## Work to be completed
All pictures are to be dropped, and the remaining data set down exactly.

## Dataset entries
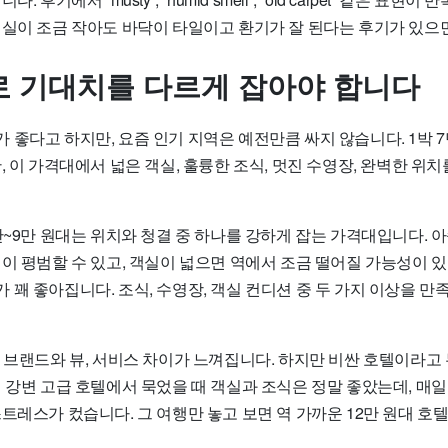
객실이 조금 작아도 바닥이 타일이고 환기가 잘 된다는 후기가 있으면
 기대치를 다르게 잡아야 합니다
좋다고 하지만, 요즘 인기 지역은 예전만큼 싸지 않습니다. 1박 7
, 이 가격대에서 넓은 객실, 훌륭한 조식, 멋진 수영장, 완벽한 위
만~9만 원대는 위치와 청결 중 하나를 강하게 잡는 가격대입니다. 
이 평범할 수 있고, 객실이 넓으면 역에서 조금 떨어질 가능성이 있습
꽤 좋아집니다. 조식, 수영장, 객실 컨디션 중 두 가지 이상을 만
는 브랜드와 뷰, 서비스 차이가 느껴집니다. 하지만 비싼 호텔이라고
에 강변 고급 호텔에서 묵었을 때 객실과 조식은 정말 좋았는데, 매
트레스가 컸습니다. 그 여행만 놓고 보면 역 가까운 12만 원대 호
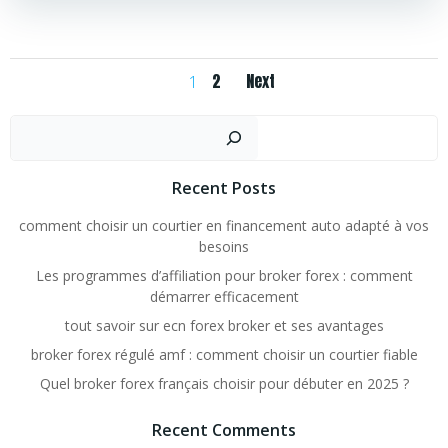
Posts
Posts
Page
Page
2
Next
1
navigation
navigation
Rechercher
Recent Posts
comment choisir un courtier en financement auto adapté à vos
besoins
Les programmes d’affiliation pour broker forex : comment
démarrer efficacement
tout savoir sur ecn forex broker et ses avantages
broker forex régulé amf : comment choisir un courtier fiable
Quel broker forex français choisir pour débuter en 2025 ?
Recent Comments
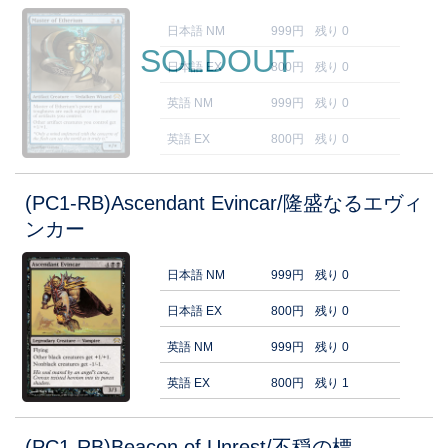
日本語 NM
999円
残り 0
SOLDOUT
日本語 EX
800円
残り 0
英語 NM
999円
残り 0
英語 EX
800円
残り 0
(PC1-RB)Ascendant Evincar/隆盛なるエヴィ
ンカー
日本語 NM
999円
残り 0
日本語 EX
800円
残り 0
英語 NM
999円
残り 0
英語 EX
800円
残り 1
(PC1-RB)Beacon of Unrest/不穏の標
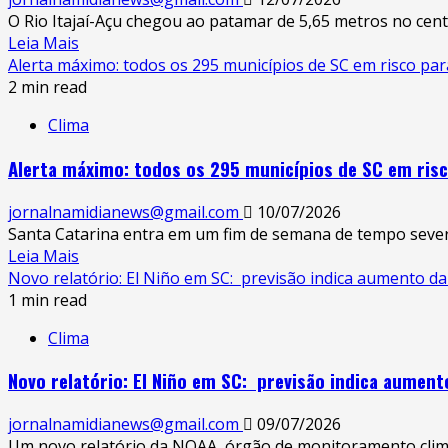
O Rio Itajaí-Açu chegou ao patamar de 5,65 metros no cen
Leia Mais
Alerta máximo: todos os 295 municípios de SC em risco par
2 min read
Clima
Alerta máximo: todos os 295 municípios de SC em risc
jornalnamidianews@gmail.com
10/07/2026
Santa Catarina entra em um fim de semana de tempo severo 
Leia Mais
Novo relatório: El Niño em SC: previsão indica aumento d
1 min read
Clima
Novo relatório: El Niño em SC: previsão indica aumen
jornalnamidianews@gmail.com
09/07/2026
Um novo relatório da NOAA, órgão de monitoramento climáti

## Answer to this problem
객실이 조금 작아도 바닥이 타일이고 환기가 잘 된다는 후기가 있으면
 기대치를 다르게 잡아야 합니다
좋다고 하지만, 요즘 인기 지역은 예전만큼 싸지 않습니다. 1박 7
, 이 가격대에서 넓은 객실, 훌륭한 조식, 멋진 수영장, 완벽한 위
만~9만 원대는 위치와 청결 중 하나를 강하게 잡는 가격대입니다. 
이 평범할 수 있고, 객실이 넓으면 역에서 조금 떨어질 가능성이 있습
꽤 좋아집니다. 조식, 수영장, 객실 컨디션 중 두 가지 이상을 만
는 브랜드와 뷰, 서비스 차이가 느껴집니다. 하지만 비싼 호텔이라고
에 강변 고급 호텔에서 묵었을 때 객실과 조식은 정말 좋았는데, 매
트레스가 컸습니다. 그 여행만 놓고 보면 역 가까운 12만 원대 호
Posts
Posts
Page
Page
2
Next
1
navigation
navigation
Rechercher
Recent Posts
comment choisir un courtier en financement auto adapté à vos
besoins
Les programmes d’affiliation pour broker forex : comment
démarrer efficacement
tout savoir sur ecn forex broker et ses avantages
broker forex régulé amf : comment choisir un courtier fiable
Quel broker forex français choisir pour débuter en 2025 ?
Recent Comments
日本語 NM
999円
残り 0
SOLDOUT
日本語 EX
800円
残り 0
英語 NM
999円
残り 0
英語 EX
800円
残り 0
(PC1-RB)Ascendant Evincar/隆盛なるエヴィ
ンカー
日本語 NM
999円
残り 0
日本語 EX
800円
残り 0
英語 NM
999円
残り 0
英語 EX
800円
残り 1
(PC1-RB)Beacon of Unrest/不穏の標
O Rio Itajaí-Açu chegou ao patamar de 5,65 metros no cen
Leia Mais
Alerta máximo: todos os 295 municípios de SC em risco par
2 min read
Clima
Alerta máximo: todos os 295 municípios de SC em risc
jornalnamidianews@gmail.com
10/07/2026
Santa Catarina entra em um fim de semana de tempo severo 
Leia Mais
Novo relatório: El Niño em SC: previsão indica aumento d
1 min read
Clima
Novo relatório: El Niño em SC: previsão indica aumen
jornalnamidianews@gmail.com
09/07/2026
Um novo relatório da NOAA, órgão de monitoramento climáti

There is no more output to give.